■ 文本节选 ■
----
2018年7月26日 星期四

告別微信(二)



為了離開微信,我做的第一個嘗試是關閉自己的微信公眾號。其實在關公眾號之前,我曾經嘗試將微信個性簽名改成“停用微信”,發現居然這句話不能保存。百思不得其解,退而思之,與父母的聯繫還是必須通過微信對話,就先關閉微信公眾號吧,沒多少關注者,割捨起來容易一些。

從去年大批娛樂號倒下至今,看著這些號被封的經歷,那種被動與痛失帳號的無奈讓我不禁自問,為什麼要把微信這樣一個封閉的,不平等的空間,作為發表觀點的平台?它本質上是不自由的。與其戰戰兢兢地自我審查,不如把主動權把握在自己手中。所以我申請了“自主凍結帳號”,打算轉移發聲的平台。

這一方面是一次“用戶選擇”,我決定停用微信,選擇一個更符合自己期待的網絡平台;另一方面,是希望自己在批評微信的同時不要“助紂為虐”繼續使用它的服務。
我首先在公眾號平台上申請了註銷帳號,這需要帳戶管理者掃碼通過。在我掃碼以後,微信顯示管理者需要綁定銀行卡才可申請銷號。於是我又把之前解綁的銀行卡重新綁定起來。其實這一步我不太明白原因,為什麼註銷帳號需要主體微信號綁定銀行卡。

重新綁定銀行卡到微信錢包以後,我再次申請註銷,這次可以了。但是顯示:帳號進入自主註銷七天凍結期。也就是這七天內我再次登錄這個號碼的話,就退出註銷程序了。

一週以後,我的微信公眾號自主銷號成功。就此,也離微信遠了一步。

2018年7月19日 星期四

告別微信(一)


这几天看到微信封号的消息,人们可能因为在群里的几句讨论,朋友圈里间接的几句评论,就得到一个“永久封号”的惩罚。诧异之余,我想谈谈自己主动告别微信的经历。开篇,先说说我为什么不想要使用微信。
----
■ 数据记录 ■
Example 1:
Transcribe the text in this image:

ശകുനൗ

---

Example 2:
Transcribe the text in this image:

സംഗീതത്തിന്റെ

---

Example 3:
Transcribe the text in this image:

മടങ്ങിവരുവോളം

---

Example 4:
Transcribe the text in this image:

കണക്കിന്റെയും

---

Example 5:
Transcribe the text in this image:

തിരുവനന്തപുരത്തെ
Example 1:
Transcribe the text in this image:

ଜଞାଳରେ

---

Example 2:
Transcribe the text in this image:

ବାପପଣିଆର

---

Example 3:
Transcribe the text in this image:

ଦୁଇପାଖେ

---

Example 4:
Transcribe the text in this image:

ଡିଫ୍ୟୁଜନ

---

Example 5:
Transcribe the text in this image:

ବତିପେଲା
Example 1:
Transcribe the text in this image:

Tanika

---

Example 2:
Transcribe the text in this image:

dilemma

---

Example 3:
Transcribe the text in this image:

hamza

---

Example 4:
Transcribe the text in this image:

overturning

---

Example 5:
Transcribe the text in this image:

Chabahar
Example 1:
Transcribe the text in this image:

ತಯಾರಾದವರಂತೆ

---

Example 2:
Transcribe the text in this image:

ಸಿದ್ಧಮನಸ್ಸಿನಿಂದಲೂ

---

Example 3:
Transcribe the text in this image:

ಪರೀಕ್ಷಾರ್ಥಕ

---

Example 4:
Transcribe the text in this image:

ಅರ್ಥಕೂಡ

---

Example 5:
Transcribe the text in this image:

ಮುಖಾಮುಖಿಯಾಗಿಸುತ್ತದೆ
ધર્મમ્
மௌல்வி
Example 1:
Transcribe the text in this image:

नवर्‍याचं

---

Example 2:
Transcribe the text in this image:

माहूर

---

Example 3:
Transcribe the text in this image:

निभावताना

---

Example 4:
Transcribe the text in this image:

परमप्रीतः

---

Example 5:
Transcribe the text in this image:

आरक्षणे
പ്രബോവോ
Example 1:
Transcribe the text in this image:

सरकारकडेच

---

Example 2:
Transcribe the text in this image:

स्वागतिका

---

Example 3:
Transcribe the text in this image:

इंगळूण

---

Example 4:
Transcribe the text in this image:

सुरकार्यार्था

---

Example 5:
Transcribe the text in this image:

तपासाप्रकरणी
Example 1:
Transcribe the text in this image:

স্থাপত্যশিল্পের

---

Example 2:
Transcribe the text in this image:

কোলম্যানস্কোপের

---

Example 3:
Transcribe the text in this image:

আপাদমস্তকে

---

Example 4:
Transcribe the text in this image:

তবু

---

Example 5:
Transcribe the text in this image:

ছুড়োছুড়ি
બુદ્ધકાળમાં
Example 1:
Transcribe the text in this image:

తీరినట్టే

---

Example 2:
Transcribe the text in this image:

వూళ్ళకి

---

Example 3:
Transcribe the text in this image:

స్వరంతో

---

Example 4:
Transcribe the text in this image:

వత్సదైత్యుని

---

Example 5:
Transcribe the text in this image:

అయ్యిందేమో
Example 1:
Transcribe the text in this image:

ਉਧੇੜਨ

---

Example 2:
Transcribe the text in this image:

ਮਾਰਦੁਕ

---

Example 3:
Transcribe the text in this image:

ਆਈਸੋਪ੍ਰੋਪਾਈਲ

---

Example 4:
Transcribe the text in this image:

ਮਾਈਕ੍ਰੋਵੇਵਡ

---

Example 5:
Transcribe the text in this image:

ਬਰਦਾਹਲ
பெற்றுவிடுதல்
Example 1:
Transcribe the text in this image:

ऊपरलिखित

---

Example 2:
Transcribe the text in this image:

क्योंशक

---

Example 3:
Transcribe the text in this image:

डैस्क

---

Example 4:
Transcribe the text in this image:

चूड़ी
----
■ 给定任务 1 ■
根据关于告别微信的文章，再次申请注销公众号后，账号进入了多长时间的冻结期？
■ 给定任务 2 ■
请照原样重新打出关于告别微信的文章中的一段，从“從去年大批娛樂號倒下至今,看”开始，到“號碼的話,就退出註銷程序了。”结束。
■ 给定任务 3 ■
请用两句话概括关于告别微信的文章。

■ 完整答案 1 ■
账号进入了七天的自主注销冻结期。

■ 完整答案 2 ■
從去年大批娛樂號倒下至今,看著這些號被封的經歷,那種被動與痛失帳號的無奈讓我不禁自問,為什麼要把微信這樣一個封閉的,不平等的空間,作為發表觀點的平台?它本質上是不自由的。與其戰戰兢兢地自我審查,不如把主動權把握在自己手中。所以我申請了“自主凍結帳號”,打算轉移發聲的平台。

這一方面是一次“用戶選擇”,我決定停用微信,選擇一個更符合自己期待的網絡平台;另一方面,是希望自己在批評微信的同時不要“助紂為虐”繼續使用它的服務。
我首先在公眾號平台上申請了註銷帳號,這需要帳戶管理者掃碼通過。在我掃碼以後,微信顯示管理者需要綁定銀行卡才可申請銷號。於是我又把之前解綁的銀行卡重新綁定起來。其實這一步我不太明白原因,為什麼註銷帳號需要主體微信號綁定銀行卡。

重新綁定銀行卡到微信錢包以後,我再次申請註銷,這次可以了。但是顯示:帳號進入自主註銷七天凍結期。也就是這七天內我再次登錄這個號碼的話,就退出註銷程序了。

■ 完整答案 3 ■
作者为了离开微信，首先决定关闭自己的微信公众号，因为认为微信作为发表观点的平台是封闭、不平等、本质上不自由的。注销时作者需要扫码并重新绑定银行卡，再次申请后账号进入七天冻结期，一周后公众号自主销号成功。